When he first announced the mission at Mass the first person to approach him with the desire to be part of the mission was one of our model students from Wildwood Catholic High School, Julianna Roche. She and her mother Julie were enthusiastic members of the mission.

So many of the young people we met in Haiti were impressed by Julianna, who spoke with great eloquence and spiritual maturity about how this mission was touching her in ways she had not anticipated.

At one point in the trip Father Yvans handed me his cell phone and told me Cardinal Chibly Langlois would like to speak to me. He thanked our parish for coming to Haiti. I shared with him how much more we have received from the faith and warmth of the people entrusted to his spiritual care. Cardinal Langlois is one of the youngest cardinals and the first ever from Haiti. He is beloved in Haiti and he agrees with Pope Francis that the church must focus on issues of social justice and the poor. In Haiti and beyond Cardinal Langlois says this focus is not simply financial, as he explains, “Many people can have money, but they are very poor; they don’t have the right riches.”
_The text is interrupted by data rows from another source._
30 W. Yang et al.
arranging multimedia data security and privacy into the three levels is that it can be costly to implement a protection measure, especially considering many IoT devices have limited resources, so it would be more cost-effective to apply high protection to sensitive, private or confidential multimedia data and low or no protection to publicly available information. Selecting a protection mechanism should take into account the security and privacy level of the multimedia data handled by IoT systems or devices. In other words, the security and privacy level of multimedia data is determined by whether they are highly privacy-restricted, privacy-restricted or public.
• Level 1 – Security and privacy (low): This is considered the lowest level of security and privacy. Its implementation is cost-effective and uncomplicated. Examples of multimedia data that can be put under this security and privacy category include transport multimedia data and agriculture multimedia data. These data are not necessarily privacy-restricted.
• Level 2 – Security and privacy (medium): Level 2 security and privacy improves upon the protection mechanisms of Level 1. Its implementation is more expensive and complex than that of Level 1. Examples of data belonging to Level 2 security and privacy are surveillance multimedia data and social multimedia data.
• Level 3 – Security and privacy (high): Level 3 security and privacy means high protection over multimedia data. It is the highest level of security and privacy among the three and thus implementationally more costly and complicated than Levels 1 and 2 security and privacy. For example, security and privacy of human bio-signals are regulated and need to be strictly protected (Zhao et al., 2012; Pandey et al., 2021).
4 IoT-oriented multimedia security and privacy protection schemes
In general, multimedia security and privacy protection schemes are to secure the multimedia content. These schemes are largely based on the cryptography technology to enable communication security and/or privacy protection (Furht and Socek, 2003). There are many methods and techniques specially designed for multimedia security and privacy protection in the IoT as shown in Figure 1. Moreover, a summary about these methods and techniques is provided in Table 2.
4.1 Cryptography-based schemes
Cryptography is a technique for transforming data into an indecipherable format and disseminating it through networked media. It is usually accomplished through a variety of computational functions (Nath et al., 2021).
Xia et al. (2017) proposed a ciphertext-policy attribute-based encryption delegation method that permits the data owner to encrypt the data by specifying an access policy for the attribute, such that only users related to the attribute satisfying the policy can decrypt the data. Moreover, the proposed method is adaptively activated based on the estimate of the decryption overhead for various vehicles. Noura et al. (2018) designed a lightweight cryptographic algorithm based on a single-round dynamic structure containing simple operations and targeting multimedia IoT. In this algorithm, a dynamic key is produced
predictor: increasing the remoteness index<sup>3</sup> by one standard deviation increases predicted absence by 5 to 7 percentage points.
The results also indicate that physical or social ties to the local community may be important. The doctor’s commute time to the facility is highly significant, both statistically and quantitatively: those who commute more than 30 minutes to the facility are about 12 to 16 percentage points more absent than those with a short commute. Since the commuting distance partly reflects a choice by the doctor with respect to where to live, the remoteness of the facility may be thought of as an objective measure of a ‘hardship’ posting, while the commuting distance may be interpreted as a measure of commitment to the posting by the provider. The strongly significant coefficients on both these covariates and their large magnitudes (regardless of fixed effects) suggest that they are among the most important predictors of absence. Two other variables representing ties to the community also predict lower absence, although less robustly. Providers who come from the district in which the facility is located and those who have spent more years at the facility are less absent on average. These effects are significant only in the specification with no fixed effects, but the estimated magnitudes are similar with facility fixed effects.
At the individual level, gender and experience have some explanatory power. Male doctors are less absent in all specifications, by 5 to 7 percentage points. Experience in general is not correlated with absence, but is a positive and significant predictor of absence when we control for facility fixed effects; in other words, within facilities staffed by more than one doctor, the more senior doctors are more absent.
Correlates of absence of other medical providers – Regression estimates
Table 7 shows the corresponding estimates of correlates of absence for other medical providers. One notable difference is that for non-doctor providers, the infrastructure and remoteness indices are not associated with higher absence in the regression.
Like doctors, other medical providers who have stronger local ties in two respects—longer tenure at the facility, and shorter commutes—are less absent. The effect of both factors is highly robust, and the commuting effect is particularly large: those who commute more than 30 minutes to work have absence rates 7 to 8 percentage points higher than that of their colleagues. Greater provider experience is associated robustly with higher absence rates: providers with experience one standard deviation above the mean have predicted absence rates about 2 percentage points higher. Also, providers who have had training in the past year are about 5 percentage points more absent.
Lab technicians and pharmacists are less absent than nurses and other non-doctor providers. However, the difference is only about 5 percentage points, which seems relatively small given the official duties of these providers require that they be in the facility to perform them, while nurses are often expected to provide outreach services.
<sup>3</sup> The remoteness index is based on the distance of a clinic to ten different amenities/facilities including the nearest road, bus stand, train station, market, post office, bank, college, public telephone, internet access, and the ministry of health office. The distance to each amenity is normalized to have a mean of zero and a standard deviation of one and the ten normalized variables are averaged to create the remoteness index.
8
After traveling to Haiti and meeting with both the parish council and finance committee of Notre Dame de la Mer Parish, we agreed that we will attempt to twin with a parish in Haiti and continue annual missions with Hand to Hand Mission.

Haiti is inhabited by faithful, kind, welcoming and joyful people. It is also the poorest country in the world. Around 60 percent of the population lives on less than $1 a day. As a result, malnutrition and anemia run rampant. Haiti is the third hungriest country in the world. Only 50 percent of the people have access to an improved water source, such as a hand pump or a well. A total of 80 percent do not have adequate sanitation available. Only 50 percent of children living in Haiti are able to go to school, while 30 percent of those only progresses to the fifth grade.

There is a large population of orphaned children in Haiti, many of whom live on the streets. There were an estimated 380,000 prior to the earthquake and untold thousands added to that number after it. There are also about 250,000 restaveks, or children working as servants and often as slaves.

As brothers and sisters in Christ, our parish feels the call to reach out to our Catholic brothers and sisters in Haiti. Already through this wonderful encounter we have been mutually blessed by the hand of the other.

Father Joseph D. Wallace is director, Ecumenical and Inter-religious Affairs, Diocese of Camden.